= DATA FOR THIS TASK =
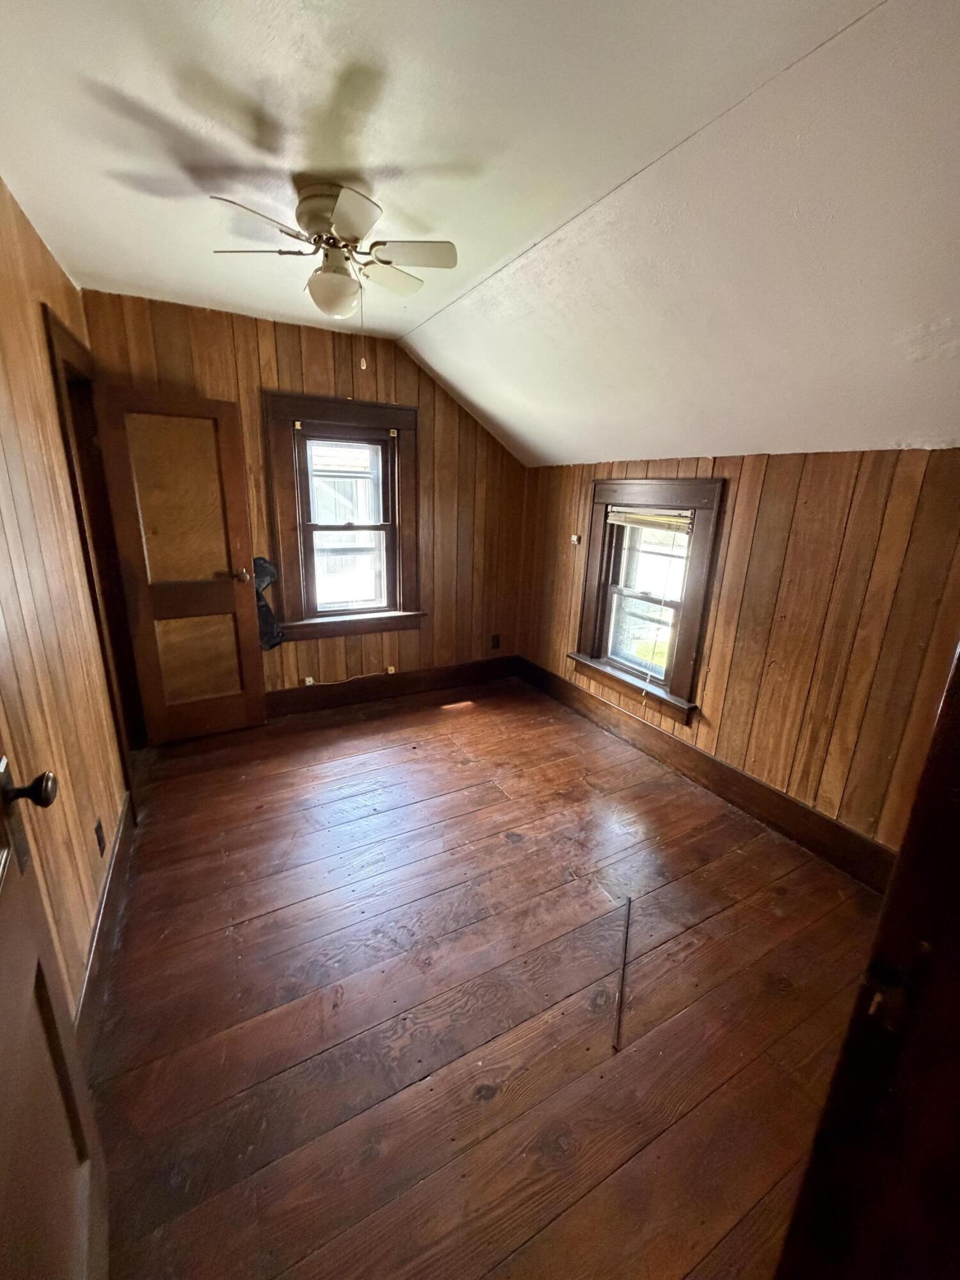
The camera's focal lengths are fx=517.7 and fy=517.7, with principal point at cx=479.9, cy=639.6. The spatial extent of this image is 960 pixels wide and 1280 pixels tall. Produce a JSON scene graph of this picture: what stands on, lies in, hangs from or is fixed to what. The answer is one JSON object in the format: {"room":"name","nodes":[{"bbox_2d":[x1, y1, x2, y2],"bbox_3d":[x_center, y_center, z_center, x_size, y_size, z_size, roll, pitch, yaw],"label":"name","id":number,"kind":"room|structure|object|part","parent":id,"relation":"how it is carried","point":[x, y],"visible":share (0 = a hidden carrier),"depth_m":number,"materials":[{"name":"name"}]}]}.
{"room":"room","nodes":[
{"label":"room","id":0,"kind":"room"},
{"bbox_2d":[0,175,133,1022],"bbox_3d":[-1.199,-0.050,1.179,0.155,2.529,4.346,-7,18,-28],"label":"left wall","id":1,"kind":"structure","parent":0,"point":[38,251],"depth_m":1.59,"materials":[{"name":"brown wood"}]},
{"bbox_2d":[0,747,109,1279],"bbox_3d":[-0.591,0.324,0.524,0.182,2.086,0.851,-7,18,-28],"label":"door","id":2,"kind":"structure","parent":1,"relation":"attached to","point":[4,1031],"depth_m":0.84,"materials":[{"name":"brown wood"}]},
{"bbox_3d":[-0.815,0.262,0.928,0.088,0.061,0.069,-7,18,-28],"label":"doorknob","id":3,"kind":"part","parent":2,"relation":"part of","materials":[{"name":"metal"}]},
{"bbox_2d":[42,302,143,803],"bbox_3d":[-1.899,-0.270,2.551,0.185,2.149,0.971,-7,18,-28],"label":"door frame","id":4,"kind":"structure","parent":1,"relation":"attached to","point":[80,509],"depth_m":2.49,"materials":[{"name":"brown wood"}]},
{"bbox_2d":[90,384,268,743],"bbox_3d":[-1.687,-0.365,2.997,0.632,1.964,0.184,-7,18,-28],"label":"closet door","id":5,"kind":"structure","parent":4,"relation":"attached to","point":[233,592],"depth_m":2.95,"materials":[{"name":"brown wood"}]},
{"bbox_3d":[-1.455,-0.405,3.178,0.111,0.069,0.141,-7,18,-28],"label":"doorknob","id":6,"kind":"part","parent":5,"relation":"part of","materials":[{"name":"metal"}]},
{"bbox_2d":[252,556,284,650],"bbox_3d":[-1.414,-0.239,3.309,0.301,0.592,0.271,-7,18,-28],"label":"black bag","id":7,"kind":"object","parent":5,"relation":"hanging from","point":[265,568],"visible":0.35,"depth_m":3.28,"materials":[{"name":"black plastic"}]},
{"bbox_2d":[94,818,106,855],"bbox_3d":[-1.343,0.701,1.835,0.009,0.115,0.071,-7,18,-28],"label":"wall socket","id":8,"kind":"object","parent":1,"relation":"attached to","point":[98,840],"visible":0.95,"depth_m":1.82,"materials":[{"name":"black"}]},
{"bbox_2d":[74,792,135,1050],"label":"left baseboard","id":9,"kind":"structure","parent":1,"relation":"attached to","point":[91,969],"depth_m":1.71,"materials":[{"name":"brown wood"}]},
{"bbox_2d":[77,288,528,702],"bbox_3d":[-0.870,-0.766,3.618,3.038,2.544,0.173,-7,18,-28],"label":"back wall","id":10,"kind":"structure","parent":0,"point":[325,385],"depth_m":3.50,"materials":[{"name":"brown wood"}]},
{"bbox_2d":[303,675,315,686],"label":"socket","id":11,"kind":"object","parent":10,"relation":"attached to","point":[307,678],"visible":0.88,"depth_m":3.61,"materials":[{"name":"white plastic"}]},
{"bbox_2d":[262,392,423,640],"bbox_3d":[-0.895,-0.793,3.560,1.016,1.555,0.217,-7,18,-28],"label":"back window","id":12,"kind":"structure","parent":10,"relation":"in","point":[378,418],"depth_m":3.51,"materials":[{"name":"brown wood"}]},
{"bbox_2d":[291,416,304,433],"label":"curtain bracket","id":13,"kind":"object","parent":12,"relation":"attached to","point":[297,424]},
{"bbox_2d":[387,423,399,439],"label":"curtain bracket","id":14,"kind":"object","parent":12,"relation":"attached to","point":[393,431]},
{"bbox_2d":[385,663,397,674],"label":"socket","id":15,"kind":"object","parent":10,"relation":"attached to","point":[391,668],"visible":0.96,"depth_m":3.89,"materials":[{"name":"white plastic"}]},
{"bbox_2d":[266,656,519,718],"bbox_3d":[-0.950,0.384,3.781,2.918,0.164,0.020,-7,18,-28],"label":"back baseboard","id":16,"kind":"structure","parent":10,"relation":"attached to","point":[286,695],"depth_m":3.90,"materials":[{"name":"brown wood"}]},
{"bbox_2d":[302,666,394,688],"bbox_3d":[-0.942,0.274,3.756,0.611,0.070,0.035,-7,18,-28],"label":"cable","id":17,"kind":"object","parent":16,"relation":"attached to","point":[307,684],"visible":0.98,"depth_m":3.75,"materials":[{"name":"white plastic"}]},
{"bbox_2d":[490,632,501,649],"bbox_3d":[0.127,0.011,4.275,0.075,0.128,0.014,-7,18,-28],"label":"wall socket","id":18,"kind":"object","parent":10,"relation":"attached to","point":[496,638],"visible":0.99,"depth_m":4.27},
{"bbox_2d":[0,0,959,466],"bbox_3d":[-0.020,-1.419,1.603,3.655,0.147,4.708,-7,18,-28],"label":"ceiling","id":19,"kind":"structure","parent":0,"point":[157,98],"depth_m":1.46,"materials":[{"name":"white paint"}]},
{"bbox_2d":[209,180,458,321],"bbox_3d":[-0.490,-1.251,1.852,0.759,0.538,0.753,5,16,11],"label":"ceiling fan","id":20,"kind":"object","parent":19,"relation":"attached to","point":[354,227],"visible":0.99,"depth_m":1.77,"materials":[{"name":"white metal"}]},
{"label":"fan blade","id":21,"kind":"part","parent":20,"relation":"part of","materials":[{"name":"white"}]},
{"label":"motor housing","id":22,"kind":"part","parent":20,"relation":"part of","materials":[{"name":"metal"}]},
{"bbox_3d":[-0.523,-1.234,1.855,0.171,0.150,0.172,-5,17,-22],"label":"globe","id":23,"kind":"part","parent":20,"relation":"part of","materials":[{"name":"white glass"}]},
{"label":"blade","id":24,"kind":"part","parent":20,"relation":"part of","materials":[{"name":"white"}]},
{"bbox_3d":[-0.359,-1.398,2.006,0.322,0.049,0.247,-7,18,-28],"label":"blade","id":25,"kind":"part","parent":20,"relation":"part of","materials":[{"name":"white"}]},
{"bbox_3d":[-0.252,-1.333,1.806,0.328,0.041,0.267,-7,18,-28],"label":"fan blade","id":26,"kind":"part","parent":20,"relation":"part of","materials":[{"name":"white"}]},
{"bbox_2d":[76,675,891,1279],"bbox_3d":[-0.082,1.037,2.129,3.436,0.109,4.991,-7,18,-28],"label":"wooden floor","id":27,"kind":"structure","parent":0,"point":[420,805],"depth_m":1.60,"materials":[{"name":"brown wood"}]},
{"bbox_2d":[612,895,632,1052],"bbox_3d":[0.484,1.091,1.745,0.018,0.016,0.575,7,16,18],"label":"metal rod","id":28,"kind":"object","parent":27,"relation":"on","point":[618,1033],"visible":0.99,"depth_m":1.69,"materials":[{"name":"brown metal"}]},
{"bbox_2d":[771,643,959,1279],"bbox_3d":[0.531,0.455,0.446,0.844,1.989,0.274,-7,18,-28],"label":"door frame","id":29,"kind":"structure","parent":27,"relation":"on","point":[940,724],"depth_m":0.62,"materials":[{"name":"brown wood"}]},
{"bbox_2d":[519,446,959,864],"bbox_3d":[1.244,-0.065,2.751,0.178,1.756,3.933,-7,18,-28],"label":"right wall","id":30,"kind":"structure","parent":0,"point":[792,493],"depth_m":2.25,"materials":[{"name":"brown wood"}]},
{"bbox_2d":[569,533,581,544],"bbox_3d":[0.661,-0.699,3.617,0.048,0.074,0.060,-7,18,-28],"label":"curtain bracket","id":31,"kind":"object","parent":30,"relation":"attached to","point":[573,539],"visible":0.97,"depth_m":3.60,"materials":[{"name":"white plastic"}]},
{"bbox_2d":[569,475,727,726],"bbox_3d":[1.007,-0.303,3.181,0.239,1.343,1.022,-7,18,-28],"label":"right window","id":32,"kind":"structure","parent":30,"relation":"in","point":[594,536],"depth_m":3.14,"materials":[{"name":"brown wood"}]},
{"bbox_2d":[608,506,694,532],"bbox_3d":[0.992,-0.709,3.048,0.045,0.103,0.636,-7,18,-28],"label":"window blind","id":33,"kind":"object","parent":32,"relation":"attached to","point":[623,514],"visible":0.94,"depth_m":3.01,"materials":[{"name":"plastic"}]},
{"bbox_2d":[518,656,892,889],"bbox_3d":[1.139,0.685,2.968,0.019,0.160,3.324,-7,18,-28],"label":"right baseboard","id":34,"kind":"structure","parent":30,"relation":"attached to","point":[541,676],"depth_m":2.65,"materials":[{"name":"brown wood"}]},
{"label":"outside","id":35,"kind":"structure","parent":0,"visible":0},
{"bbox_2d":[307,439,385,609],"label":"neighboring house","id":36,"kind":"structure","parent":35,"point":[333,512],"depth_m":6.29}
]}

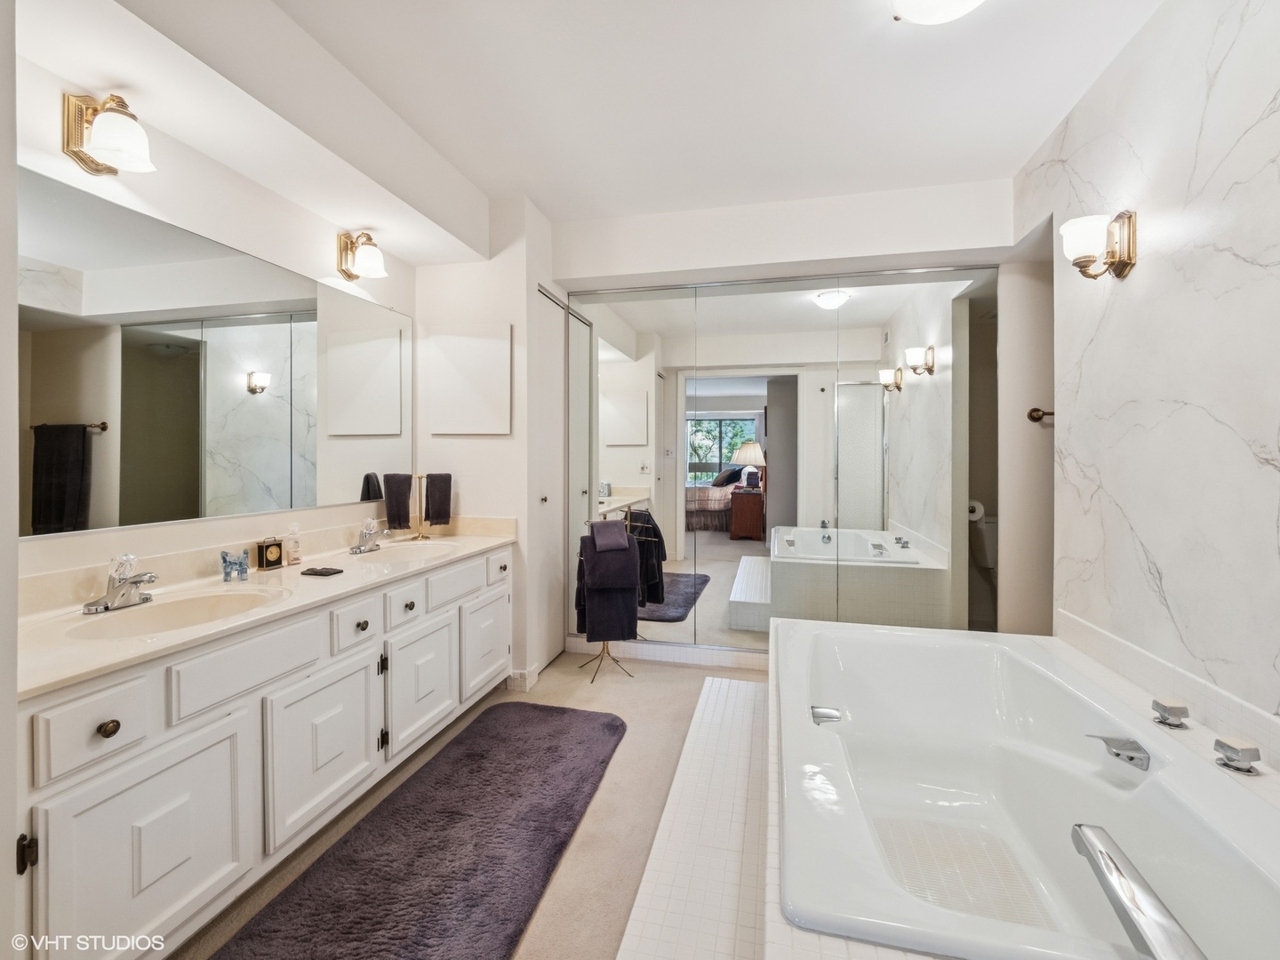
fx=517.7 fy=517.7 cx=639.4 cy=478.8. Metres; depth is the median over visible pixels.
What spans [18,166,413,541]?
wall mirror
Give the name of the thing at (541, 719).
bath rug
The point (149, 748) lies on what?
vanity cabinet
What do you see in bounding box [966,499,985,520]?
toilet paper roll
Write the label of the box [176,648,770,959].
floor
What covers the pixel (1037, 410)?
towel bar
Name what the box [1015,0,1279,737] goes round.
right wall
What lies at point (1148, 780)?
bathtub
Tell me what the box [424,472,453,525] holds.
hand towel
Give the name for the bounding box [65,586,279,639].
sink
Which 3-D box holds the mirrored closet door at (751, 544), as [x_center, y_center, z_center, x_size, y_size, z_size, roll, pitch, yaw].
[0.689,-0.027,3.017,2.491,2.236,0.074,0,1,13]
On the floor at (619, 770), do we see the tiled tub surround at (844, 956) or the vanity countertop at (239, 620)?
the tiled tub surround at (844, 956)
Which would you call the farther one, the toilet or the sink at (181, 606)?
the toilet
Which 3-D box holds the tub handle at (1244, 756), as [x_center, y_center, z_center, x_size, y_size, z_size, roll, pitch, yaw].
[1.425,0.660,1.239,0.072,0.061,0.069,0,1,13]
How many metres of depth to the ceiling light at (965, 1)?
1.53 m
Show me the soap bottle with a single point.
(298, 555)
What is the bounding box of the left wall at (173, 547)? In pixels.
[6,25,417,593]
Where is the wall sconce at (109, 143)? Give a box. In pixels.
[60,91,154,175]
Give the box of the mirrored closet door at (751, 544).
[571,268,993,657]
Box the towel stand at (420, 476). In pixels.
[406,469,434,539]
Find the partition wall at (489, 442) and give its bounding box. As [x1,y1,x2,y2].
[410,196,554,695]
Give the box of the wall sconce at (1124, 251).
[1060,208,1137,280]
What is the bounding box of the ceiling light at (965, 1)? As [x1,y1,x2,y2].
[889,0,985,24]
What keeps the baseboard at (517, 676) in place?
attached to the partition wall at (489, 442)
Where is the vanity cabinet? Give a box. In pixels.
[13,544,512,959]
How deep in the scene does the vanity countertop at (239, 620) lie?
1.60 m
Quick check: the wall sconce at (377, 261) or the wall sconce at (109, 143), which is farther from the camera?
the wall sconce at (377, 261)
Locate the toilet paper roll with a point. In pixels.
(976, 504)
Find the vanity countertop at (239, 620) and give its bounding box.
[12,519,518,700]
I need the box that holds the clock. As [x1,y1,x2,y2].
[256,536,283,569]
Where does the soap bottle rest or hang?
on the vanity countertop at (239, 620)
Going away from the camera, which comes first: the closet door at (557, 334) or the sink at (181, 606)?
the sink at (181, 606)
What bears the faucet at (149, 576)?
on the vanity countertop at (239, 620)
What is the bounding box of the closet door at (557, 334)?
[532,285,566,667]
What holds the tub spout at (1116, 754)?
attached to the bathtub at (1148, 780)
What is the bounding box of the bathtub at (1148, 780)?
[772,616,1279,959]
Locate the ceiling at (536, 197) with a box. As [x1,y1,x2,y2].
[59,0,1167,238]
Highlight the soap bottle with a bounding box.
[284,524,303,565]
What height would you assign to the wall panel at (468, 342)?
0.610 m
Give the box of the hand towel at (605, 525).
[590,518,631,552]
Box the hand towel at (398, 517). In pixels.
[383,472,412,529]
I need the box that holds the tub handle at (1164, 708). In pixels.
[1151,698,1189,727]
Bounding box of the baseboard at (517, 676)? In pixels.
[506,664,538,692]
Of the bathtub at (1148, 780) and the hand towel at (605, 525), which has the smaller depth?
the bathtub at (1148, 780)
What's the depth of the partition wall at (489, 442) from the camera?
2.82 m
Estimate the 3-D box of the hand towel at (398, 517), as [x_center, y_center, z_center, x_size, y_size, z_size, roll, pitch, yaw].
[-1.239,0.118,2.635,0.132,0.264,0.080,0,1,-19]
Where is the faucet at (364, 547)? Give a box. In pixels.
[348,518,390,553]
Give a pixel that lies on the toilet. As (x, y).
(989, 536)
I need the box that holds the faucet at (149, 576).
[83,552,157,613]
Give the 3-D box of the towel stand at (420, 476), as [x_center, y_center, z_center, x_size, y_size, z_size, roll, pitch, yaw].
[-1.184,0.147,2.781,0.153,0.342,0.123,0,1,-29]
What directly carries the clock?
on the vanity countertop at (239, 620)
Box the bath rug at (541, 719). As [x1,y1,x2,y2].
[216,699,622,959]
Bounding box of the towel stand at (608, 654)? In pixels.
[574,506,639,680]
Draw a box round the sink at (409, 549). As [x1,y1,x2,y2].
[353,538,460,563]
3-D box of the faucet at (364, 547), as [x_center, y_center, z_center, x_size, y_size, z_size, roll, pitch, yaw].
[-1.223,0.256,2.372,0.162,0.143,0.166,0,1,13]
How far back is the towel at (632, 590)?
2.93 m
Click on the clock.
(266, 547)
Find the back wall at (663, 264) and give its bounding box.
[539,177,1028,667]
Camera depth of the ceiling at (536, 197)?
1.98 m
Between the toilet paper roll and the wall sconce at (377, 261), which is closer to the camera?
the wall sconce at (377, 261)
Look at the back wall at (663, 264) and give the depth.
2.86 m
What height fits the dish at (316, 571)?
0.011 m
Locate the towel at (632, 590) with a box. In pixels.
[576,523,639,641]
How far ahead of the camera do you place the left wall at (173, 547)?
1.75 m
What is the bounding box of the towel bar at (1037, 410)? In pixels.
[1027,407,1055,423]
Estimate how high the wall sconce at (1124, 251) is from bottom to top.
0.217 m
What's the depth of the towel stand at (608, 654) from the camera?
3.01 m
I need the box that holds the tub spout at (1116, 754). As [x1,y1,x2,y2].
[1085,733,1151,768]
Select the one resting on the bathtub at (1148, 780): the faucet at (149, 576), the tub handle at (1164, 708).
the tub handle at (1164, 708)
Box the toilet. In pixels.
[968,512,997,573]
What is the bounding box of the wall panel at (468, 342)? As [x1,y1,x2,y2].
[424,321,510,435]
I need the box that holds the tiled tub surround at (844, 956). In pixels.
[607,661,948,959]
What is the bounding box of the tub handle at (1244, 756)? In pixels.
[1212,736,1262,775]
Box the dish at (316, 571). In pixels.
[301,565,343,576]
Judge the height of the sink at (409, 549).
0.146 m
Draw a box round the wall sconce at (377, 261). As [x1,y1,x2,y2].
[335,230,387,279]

= PROBLEM DETAILS =
Reproduce, exactly and only, the lines running from the one with "I need the box that holds the tiled" to the end of the listing above.

= TASK ANSWER =
I need the box that holds the tiled tub surround at (844, 956). In pixels.
[607,661,948,959]
What is the bounding box of the tub handle at (1244, 756)? In pixels.
[1212,736,1262,775]
Box the dish at (316, 571). In pixels.
[301,565,343,576]
Judge the height of the sink at (409, 549).
0.146 m
Draw a box round the wall sconce at (377, 261). As [x1,y1,x2,y2].
[335,230,387,279]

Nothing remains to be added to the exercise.